Exercise directions
Reproduce the data below line for line, omitting the pictures from your answer.

___ Listed entries ___

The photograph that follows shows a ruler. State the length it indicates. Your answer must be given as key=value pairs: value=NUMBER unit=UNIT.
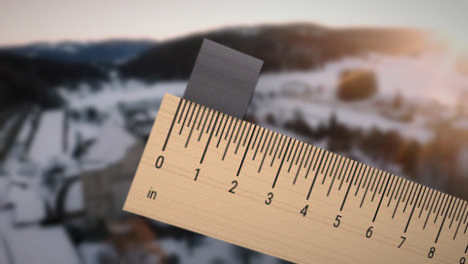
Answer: value=1.625 unit=in
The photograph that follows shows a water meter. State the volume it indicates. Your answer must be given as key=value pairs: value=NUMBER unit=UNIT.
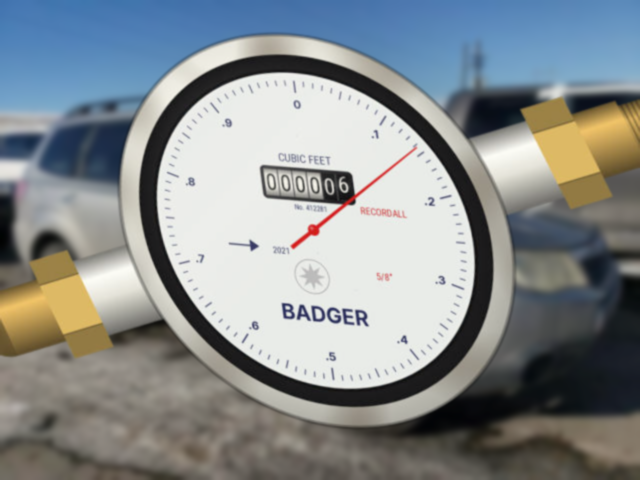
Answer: value=6.14 unit=ft³
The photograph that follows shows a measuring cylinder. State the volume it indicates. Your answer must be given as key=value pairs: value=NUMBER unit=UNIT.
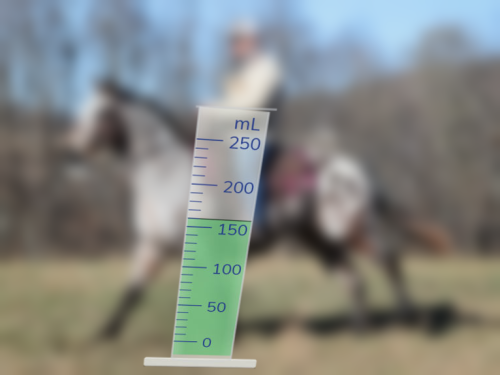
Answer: value=160 unit=mL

___

Response to this task
The photograph that follows shows a ruler. State the length it indicates. Your answer must be given as key=value pairs: value=NUMBER unit=UNIT.
Answer: value=1.625 unit=in
The photograph that follows shows a water meter. State the volume it indicates. Your answer must be given as key=value pairs: value=NUMBER unit=UNIT.
Answer: value=6.14 unit=ft³
The photograph that follows shows a measuring cylinder. State the volume it indicates. Your answer must be given as key=value pairs: value=NUMBER unit=UNIT.
Answer: value=160 unit=mL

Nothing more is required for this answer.